— Start of SELECTED PASSAGE —

Awesome video. I was wondering if you could do one about the effects of increasing tyre size on vehicle dynamics. For example 3rd gen rx7 comes with 235 front and 255 rear width tyres. How would putting 265 sections all around effect the balance of the car leaving everything else equal and assuming 50/50 weight distribution. Side note I've read several times 50/50 distribution isn't ideal, and a rearward balance is better. What are your thoughts?

Perfecty explained. I'm european, but I've understood everything. Nice job, Man! :)

can someone explain to me will a 2500lb integra with 450hp keep up with a 4300lb hellcat with 730hp? like someone break down the math

Since you are saying a heavier and more powerful car will have greater Drag Coefficient than a lighter and less powerful one with the same p/w ratio, it should have an increased drag force according to the drag equation. Then how come it accelerates faster instead ? And also, what is the "Drag Penalty associated with cooling" ?

— End of SELECTED PASSAGE —
— Start of STORED RECORDS —

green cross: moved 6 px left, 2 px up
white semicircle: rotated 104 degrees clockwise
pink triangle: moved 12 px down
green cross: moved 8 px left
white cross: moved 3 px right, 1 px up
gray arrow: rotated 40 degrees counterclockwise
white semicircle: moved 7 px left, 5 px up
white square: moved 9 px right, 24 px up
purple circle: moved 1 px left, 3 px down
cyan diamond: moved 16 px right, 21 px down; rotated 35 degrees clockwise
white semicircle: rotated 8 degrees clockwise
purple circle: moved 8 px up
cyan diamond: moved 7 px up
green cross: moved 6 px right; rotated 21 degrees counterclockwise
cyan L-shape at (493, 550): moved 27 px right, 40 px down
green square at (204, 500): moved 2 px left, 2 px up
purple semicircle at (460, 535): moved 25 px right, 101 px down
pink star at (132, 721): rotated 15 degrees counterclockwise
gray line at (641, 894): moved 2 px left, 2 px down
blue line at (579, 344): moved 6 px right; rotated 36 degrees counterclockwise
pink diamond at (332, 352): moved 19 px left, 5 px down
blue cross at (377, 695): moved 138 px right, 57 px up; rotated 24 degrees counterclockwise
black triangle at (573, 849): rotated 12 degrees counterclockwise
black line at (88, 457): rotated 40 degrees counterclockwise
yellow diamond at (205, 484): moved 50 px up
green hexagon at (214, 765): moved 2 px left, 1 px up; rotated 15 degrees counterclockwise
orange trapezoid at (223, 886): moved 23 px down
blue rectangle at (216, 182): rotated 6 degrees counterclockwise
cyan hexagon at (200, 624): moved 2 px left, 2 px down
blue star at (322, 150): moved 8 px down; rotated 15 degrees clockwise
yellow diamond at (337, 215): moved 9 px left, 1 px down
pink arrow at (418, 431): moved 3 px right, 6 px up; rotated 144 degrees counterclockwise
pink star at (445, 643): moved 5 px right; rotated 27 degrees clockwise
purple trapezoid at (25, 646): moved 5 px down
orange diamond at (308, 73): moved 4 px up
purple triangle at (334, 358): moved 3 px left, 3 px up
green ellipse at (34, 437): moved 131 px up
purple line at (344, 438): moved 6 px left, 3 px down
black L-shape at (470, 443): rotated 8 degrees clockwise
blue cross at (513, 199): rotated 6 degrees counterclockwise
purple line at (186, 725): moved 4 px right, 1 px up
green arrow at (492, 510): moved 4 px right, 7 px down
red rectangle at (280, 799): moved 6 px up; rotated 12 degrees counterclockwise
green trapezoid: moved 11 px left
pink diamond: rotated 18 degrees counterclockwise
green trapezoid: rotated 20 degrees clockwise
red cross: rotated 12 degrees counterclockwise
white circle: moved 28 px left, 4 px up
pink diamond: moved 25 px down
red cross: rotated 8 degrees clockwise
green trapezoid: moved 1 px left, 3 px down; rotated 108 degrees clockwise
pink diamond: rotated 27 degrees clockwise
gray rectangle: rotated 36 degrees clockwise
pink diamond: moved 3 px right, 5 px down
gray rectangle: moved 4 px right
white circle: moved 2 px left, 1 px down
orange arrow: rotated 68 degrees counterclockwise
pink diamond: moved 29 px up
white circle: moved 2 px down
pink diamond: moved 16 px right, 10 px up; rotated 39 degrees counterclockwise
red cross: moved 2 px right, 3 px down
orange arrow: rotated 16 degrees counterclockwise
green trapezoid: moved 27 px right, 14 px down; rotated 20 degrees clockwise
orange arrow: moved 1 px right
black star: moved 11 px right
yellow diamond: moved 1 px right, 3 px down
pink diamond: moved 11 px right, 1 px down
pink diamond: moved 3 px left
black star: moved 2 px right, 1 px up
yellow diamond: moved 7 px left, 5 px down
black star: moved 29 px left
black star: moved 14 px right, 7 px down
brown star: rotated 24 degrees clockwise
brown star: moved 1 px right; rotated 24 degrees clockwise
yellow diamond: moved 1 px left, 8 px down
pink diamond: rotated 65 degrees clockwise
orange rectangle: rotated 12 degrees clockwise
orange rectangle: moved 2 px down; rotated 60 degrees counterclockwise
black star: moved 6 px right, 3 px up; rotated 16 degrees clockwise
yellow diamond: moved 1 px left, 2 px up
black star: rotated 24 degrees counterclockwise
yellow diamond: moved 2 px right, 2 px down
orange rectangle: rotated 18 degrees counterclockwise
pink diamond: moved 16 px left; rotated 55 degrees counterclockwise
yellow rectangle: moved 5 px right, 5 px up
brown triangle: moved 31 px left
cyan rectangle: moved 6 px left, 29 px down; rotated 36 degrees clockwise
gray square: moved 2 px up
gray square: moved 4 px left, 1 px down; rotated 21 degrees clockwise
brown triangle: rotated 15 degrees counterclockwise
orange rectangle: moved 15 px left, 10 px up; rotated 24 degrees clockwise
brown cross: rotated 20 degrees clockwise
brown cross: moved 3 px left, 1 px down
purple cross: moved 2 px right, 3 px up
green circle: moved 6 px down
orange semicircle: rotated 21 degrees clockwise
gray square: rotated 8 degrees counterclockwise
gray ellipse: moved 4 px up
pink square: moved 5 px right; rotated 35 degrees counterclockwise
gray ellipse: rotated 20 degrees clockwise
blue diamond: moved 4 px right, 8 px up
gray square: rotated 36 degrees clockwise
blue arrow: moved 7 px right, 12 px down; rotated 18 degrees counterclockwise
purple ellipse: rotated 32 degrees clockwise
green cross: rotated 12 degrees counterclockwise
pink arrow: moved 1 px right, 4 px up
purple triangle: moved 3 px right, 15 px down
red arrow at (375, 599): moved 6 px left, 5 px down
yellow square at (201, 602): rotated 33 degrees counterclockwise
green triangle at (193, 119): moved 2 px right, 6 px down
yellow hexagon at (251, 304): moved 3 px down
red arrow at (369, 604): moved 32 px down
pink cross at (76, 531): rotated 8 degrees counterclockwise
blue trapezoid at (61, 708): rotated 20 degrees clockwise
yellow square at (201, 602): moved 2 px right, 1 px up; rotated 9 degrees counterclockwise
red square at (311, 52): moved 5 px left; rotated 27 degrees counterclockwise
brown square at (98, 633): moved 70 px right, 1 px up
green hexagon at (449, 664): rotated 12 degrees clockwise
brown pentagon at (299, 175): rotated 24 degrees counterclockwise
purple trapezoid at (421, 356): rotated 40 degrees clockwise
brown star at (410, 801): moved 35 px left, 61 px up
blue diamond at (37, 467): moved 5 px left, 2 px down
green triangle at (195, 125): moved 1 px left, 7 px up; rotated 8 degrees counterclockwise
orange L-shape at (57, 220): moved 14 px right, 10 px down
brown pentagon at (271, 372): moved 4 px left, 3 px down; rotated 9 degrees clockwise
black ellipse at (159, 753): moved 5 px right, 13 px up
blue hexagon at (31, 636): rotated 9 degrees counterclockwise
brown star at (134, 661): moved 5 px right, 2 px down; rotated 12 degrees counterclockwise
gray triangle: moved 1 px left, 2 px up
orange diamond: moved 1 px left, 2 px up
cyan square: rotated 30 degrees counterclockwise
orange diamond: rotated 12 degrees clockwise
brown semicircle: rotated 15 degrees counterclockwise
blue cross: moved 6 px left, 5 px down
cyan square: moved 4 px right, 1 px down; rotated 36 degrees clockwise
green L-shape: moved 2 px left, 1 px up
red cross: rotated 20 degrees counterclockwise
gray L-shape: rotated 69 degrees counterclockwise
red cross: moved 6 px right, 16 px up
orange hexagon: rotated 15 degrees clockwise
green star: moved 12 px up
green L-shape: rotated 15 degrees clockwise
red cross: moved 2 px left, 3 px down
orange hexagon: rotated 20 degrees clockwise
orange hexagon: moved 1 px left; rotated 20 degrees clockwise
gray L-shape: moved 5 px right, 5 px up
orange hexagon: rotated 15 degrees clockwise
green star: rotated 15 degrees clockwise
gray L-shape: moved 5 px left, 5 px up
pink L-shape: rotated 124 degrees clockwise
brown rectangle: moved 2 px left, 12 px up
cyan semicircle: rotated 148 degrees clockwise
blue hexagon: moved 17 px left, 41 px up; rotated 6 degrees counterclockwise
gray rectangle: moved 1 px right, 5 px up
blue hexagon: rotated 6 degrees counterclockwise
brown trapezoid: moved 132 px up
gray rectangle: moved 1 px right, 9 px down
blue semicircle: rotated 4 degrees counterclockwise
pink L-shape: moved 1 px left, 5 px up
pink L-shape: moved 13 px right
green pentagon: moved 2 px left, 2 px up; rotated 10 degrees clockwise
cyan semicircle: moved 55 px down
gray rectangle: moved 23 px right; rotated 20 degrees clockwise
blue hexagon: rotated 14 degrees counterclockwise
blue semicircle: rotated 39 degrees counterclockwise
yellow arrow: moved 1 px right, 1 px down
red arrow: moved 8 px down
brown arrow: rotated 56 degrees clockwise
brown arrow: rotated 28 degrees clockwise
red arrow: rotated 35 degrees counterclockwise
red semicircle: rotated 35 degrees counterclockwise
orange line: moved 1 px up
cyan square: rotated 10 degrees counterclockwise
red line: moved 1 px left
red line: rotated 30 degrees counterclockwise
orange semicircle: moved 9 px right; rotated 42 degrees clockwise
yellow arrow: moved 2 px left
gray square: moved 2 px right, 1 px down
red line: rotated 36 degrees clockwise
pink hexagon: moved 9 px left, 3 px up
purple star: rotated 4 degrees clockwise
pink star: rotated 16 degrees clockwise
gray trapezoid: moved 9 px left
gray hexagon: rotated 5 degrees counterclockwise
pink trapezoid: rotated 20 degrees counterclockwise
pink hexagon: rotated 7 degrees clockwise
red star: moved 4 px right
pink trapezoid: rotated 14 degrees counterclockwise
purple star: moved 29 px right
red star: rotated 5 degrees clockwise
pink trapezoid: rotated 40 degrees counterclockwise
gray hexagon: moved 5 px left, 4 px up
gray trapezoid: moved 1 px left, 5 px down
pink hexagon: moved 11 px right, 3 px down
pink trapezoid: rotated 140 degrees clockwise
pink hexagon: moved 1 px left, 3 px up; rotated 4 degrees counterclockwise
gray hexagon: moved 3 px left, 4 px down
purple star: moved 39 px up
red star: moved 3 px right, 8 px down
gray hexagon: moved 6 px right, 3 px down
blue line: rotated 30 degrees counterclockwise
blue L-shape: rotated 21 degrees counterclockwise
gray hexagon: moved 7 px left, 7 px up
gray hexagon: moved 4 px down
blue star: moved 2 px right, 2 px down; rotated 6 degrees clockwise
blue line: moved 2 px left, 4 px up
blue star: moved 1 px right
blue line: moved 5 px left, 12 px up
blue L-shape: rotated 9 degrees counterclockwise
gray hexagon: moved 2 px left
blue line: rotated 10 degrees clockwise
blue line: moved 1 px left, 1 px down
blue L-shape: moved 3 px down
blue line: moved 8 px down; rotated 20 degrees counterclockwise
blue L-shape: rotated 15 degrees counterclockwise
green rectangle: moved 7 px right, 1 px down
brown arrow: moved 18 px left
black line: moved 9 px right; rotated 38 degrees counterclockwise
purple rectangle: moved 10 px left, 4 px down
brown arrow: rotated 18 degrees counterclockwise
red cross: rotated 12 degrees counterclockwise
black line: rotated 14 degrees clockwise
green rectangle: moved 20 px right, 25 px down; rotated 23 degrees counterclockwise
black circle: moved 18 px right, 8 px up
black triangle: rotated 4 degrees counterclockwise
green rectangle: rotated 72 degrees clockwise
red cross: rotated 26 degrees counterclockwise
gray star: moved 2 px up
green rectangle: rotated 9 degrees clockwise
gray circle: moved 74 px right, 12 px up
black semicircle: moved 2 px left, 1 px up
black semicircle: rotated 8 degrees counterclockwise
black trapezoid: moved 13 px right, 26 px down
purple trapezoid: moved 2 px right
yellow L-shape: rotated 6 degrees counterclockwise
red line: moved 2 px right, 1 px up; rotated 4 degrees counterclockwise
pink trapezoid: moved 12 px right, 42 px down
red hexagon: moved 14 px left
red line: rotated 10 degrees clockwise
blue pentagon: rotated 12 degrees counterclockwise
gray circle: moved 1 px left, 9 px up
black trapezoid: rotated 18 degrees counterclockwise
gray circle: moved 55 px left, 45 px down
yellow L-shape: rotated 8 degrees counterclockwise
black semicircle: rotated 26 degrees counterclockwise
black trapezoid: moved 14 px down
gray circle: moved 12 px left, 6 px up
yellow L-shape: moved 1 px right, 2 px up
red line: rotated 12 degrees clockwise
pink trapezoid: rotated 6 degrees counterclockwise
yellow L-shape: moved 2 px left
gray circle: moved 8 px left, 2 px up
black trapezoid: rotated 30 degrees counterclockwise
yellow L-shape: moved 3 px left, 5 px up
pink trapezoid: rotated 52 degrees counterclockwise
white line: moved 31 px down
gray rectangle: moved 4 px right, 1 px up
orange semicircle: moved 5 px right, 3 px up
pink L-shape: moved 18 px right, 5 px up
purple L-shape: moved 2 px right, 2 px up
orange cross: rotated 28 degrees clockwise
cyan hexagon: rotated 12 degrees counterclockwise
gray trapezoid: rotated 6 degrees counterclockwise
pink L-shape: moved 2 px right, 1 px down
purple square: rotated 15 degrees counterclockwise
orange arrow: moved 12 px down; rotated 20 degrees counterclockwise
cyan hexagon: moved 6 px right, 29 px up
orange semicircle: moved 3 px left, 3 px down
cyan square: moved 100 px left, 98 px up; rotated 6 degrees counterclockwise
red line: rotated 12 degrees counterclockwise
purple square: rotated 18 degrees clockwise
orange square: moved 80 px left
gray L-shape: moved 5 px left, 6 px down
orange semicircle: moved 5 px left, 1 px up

— End of STORED RECORDS —

• SET EXERCISE 1:
Answer these from the forum comments:
(a) What front and rear tyre widths does the 3rd gen rx7 come with?
(b) What weight and horsepower are given for the integra?
(c) What has one commenter read several times about 50/50 weight distribution?
• SET EXERCISE 2: List every car model named in the forum comments.
• SET EXERCISE 3: Reproduce the section of the forum comments that opens with the words containing "Awesome video. I" and closes with "are your thoughts?".

• FINAL RESULT 1:
(a) 235 front and 255 rear.
(b) 2500lb and 450hp.
(c) That 50/50 distribution isn't ideal and a rearward balance is better.

• FINAL RESULT 2: 3rd gen rx7, integra, hellcat

• FINAL RESULT 3:
Awesome video. I was wondering if you could do one about the effects of increasing tyre size on vehicle dynamics. For example 3rd gen rx7 comes with 235 front and 255 rear width tyres. How would putting 265 sections all around effect the balance of the car leaving everything else equal and assuming 50/50 weight distribution. Side note I've read several times 50/50 distribution isn't ideal, and a rearward balance is better. What are your thoughts?